Evidence obtained by citizen sting operations organised by ‘paedophile hunters’ was used to charge 150 suspected sex offenders last year, but police urge the groups to stop.
Data supplied by 27 out of 43 police forces in England and Wales showed a greater than seven-fold rise in the use of evidence provided by paedophile hunters from 20 in 2015 to 150 in 2017, according to a Freedom of Information request made by the BBC.
Of the 27 police forces that responded, almost half (47 per cent) of cases where adults planned to meet a child following sexual grooming used evidence from such sting operations last year.
Paedophile hunter groups operate by setting up online “decoys” where members pretend to be children and wait to be contacted by adults. They will then converse with the predators through the decoy accounts and arrange to meet with the individuals in public – often live streaming the sting operation – and call the police once contact is made.

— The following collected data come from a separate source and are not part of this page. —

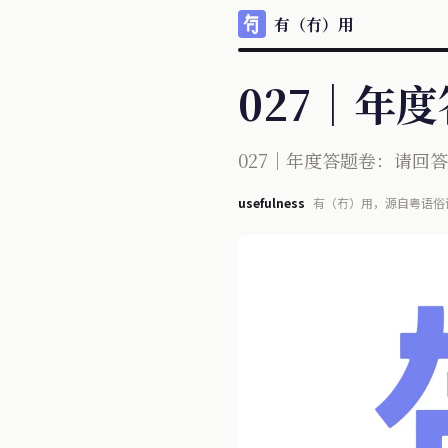
有（冇）用
027｜年度
027｜年度答题卷：请回答 
usefulness
有（冇）用，源自粤语俗
每天信息宛如瀑布般涌现
不再单纯且多少夹杂某些目的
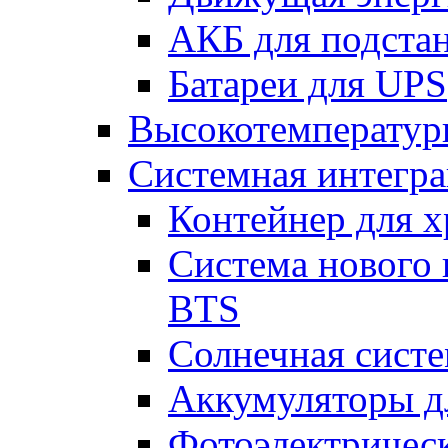
АКБ для подста
Батареи для UPS
Высокотемператур
Системная интегр
Контейнер для х
Система нового 
BTS
Солнечная сист
Аккумуляторы д
Фотоэлектрическ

There are believed to be up to 75 paedophile hunting groups currently active in the UK.
A “decoy” from the group Predator Exposure, calling herself “Sarah”, told the BBC: “They [the targets] are always made aware of the child’s age at the start of the chat, so there’s no misconception about how old the child is.”

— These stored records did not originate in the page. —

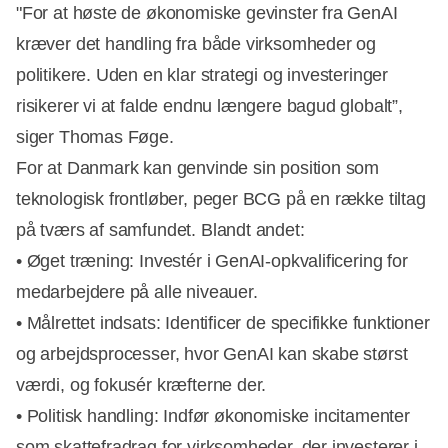
"For at høste de økonomiske gevinster fra GenAI
kræver det handling fra både virksomheder og
politikere. Uden en klar strategi og investeringer
risikerer vi at falde endnu længere bagud globalt”,
siger Thomas Føge.
For at Danmark kan genvinde sin position som
teknologisk frontløber, peger BCG på en række tiltag
på tværs af samfundet. Blandt andet:
• Øget træning: Investér i GenAI-opkvalificering for
medarbejdere på alle niveauer.
• Målrettet indsats: Identificer de specifikke funktioner
og arbejdsprocesser, hvor GenAI kan skabe størst
værdi, og fokusér kræfterne der.
• Politisk handling: Indfør økonomiske incitamenter
som skattefradrag for virksomheder, der investerer i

“We class ourselves as child protectors – if a potential predator is talking to my decoy, they aren’t talking to a real child, that’s the way I look at it.”
“I set a new decoy up one night, by the next morning I had had 180 friend requests, mostly from men,” Sarah said.
“We’re only touching the tip of the iceberg, it’s right across social media. Even if we just take 20 out, those 20 aren’t going to be child rapists.”
However, Chief Constable Simon Bailey, the head of the National Police Chiefs’ Council on child protection, wants the hunters to stop their sting operations accusing them of taking “unnecessary risks”.
“That is then masking the far, far bigger problem of extortion, blackmail and of other criminal activity, and damage being done to children and families by these groups, who quite frankly, in my experience, don’t care,” Mr. Bailey said.
“They are using tactics which are inappropriate,” he added, referencing one case where a group used their own young teen daughter as the “honey trap”.
“What about safeguarding around children?” the chief constable asked.
In internal police guidance obtained by The Times in January, officers were told to investigate any potential offences committed by paedophile hunting gangs as well as those caught in their sting operations, including harassment, privacy offences, or violence when the hunters confront the suspected paedophile.
This year, a report by the National Centre for Social Research (NatCen) for the Independent Inquiry into Child Sexual Abuse found that police lack the skills to tackle internet grooming.